## Task statement
Write the next part of the mailing-list thread about breaking out of the matching loop, starting right after its last line.

## Source extract
________
2012/2/9 Nick Cox <n.j.cox@durham.ac.uk>:
> As the purpose of each -summarize- is to find the minimum, and no more, each could be done -, meanonly-. As the -summarize-s are repeated, the speed-up may be discernible.
>
> Nick
> n.j.cox@durham.ac.uk
>
> Robert Picard
>
> That works. A better way is to break out of the loop:
>
> forvalues i = 1/`nobs2006' {
>        qui sum d
>        scalar mind = r(min)
>        if mi(mind) continue, break
>        qui sum id1 if d == mind
>        local bestid1 = r(min)
>        qui sum id2 if d == mind
>        local bestid2 = r(min)
>        qui replace matchid = `bestid2' if id1 == `bestid1'
>        qui replace matchd = mind if id1 == `bestid1'
>        qui replace d = . if id1 ==  `bestid1' | id2 ==  `bestid2'
>        dis "id1=" `bestid1' " matched " "id2=" `bestid2' " at d = " mind
> }
>
>>
>> ie.
>>
>> forvalues i = 1/`nobs2006' {
>>        qui sum d
>>                if r(N)!=0  {
>>        scalar mind = r(min)
>>        qui sum id1 if d == mind
>>        local bestid1 = r(min)
>>        qui sum id2 if d == mind
>>        local bestid2 = r(min)
>>        qui replace matchid = `bestid2' if id1 == `bestid1'
>>        qui replace matchd = mind if id1 == `bestid1'
>>        qui replace d = . if id1 ==  `bestid1' | id2 ==  `bestid2'
>>        dis "id1=" `bestid1' " matched " "id2=" `bestid2' " at d = " mind
>>           }
>>           }
>>
>> Am 9. Februar 2012 20:37 schrieb Rüdiger Vollmeier
>>> Thanks to Robert for this smart and elegant way of dealing with this problem.
________
## Raw records
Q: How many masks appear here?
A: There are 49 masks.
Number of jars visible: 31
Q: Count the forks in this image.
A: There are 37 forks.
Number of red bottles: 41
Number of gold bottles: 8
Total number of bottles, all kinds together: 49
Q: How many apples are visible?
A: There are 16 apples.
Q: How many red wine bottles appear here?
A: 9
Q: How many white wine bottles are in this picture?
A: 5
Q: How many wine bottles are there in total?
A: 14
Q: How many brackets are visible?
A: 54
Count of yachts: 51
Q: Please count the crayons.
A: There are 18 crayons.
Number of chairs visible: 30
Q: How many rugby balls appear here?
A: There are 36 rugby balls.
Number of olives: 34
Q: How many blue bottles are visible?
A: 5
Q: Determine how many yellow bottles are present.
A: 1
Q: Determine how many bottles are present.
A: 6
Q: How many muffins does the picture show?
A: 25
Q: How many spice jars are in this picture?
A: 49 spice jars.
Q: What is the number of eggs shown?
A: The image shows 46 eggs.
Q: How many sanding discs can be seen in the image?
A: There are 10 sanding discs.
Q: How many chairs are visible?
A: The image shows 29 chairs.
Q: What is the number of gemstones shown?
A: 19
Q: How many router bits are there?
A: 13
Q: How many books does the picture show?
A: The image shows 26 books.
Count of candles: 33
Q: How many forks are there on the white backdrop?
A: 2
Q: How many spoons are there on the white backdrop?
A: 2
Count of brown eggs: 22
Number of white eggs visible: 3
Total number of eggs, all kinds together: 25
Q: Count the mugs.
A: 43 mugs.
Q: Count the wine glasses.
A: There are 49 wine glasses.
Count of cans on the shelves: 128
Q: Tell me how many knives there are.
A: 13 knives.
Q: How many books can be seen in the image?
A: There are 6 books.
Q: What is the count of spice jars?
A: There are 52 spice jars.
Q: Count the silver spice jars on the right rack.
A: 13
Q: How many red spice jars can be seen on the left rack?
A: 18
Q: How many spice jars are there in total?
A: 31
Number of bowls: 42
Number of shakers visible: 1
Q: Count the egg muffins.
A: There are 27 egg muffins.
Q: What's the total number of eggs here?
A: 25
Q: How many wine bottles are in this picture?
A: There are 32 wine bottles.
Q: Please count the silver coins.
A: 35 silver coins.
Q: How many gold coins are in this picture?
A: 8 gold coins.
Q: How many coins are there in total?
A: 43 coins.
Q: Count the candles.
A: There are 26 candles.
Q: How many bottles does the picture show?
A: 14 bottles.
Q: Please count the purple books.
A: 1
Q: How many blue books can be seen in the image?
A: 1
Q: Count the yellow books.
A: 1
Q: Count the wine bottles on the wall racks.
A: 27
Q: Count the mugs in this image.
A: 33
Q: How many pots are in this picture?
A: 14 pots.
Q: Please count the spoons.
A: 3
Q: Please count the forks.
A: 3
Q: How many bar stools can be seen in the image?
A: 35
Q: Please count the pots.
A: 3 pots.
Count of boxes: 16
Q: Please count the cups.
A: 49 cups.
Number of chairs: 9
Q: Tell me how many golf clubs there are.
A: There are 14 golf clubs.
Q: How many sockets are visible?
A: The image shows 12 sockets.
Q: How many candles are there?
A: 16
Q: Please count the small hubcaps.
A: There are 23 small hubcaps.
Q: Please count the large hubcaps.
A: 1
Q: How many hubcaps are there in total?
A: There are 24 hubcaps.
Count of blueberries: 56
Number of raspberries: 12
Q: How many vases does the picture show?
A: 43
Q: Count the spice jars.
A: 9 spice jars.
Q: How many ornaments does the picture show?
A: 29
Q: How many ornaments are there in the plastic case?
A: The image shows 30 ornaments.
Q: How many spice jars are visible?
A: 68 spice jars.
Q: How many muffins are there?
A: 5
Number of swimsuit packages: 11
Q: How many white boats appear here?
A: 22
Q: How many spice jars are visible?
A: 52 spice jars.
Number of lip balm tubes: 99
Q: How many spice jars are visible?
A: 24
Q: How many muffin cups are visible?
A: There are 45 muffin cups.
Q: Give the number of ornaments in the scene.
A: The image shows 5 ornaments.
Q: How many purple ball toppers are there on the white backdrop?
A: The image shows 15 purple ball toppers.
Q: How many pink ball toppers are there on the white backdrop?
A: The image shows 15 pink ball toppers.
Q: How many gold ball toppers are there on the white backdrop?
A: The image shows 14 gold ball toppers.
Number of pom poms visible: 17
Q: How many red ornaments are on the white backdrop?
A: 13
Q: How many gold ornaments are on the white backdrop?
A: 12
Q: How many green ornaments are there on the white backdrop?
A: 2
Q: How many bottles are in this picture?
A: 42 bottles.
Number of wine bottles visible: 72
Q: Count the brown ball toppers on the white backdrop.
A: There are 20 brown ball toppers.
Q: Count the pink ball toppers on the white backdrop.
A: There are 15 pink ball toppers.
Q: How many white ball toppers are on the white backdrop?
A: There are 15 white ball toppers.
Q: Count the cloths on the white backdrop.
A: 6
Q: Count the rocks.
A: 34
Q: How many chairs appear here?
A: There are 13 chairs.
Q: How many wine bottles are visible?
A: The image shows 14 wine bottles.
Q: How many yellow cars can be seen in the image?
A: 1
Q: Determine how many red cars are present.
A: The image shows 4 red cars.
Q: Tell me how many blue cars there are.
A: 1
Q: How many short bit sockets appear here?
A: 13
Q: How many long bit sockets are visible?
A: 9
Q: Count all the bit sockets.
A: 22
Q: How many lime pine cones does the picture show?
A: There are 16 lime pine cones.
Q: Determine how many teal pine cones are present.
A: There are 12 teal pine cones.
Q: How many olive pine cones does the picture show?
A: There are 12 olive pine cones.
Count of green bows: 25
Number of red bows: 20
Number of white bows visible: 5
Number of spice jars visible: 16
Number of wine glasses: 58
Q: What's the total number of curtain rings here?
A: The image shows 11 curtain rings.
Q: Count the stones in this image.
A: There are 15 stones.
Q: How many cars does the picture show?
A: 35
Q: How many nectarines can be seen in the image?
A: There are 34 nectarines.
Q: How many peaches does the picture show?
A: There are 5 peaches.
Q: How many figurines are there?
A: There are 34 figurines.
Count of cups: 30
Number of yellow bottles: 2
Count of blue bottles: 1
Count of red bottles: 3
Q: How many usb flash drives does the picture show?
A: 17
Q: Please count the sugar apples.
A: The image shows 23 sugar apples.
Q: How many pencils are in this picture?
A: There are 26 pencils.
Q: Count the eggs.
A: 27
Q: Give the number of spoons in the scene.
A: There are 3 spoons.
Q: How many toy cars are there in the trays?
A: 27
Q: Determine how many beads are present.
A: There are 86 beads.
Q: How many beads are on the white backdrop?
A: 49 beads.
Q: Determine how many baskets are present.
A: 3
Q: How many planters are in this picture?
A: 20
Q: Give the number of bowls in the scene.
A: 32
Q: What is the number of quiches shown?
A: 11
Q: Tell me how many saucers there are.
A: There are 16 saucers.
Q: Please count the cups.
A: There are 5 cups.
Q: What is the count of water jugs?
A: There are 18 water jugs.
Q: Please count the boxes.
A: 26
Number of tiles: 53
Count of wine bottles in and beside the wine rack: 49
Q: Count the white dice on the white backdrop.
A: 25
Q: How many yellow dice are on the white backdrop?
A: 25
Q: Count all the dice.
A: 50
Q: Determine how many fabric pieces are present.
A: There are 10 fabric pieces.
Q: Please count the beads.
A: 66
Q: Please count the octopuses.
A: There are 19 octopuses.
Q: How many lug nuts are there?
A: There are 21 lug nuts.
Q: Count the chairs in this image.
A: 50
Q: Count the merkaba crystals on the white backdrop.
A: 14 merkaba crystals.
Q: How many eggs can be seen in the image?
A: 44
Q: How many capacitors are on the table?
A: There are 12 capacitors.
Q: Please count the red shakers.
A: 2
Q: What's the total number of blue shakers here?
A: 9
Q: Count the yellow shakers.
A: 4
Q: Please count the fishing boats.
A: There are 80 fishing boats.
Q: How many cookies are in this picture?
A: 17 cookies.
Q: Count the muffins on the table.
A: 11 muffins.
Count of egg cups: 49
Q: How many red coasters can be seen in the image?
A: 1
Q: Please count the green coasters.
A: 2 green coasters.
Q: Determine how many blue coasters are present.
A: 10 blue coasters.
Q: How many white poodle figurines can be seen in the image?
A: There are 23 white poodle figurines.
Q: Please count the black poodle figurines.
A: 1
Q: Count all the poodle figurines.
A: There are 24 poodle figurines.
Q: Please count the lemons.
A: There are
________
## Written response
>>>
>>> However, if there are less observations in 2010 than in 2006,
>>> matchid=1 is generated for all 2006 id=1 observations - even though
>>> there is no shortest distance associated with this id.
>>>
>>> What would be an equally elegant way of solving this problem?
>>>
>>> Ruediger.
>>>
>>>
>>>
>>>
>>> 2012/2/9 Robert Picard <picard@netbox.com>:
>>>> As I mentioned to you a few days ago, you do not need a special
>>>> program to find the nearest neighbors. You can simply use -cross- to
>>>> form all pairwise combination of 2006 and 2010 observations, compute
>>>> all the distances, and then sort. I've added some code that does, I
>>>> think, the matching you describe.
>>>>
>>>> Robert
>>>>
>>>> *----------- begin example -------------
>>>> version 12
>>>>
>>>> set seed 1234
>>>>
>>>> * save 2010 observations separately
>>>> clear
>>>> set obs 10
>>>> gen id2 = _n
>>>> gen lat2 = 40 + runiform() * 5
>>>> gen lon2 = 19 + runiform() * 5
>>>> tempfile y2010
>>>> save "`y2010'"
>>>>
>>>> * create 7 obs for 2006
>>>> clear
>>>> local nobs2006 7
>>>> set obs `nobs2006'
>>>> gen id1 = _n
>>>> gen lat1 = 40 + runiform() * 5
>>>> gen lon1 = 19 + runiform() * 5
>>>>
>>>> * form all pairwise combinations and compute distance
>>>> cross using "`y2010'"
>>>> * user-written program, to install: ssc install geodist
>>>> geodist lat1 lon1 lat2 lon2, gen(d)
>>>>
>>>>
>>>> gen d0 = d
>>>> gen matchid = .
>>>> gen matchd = .
>>>>
>>>> forvalues i = 1/`nobs2006' {
>>>>        qui sum d
>>>>        scalar mind = r(min)
>>>>        qui sum id1 if d == mind
>>>>        local bestid1 = r(min)
>>>>        qui sum id2 if d == mind
>>>>        local bestid2 = r(min)
>>>>        qui replace matchid = `bestid2' if id1 == `bestid1'
>>>>        qui replace matchd = mind if id1 == `bestid1'
>>>>        qui replace d = . if id1 ==  `bestid1' | id2 ==  `bestid2'
>>>>        dis "id1=" `bestid1' " matched " "id2=" `bestid2' " at d = " mind
>>>> }
>>>>
>>>> sort id1 d0 id2
>>>>
>>>> *------------ end example --------------
>>>>
>>>>
>>>>
>>>>> Hello guys,
>>>>>
>>>>> I want to match observations in each observation in a given year with
>>>>> one observation in another year based on the shortest geographical
>>>>> distance between them given the latitudes and longitudes of each
>>>>> observation.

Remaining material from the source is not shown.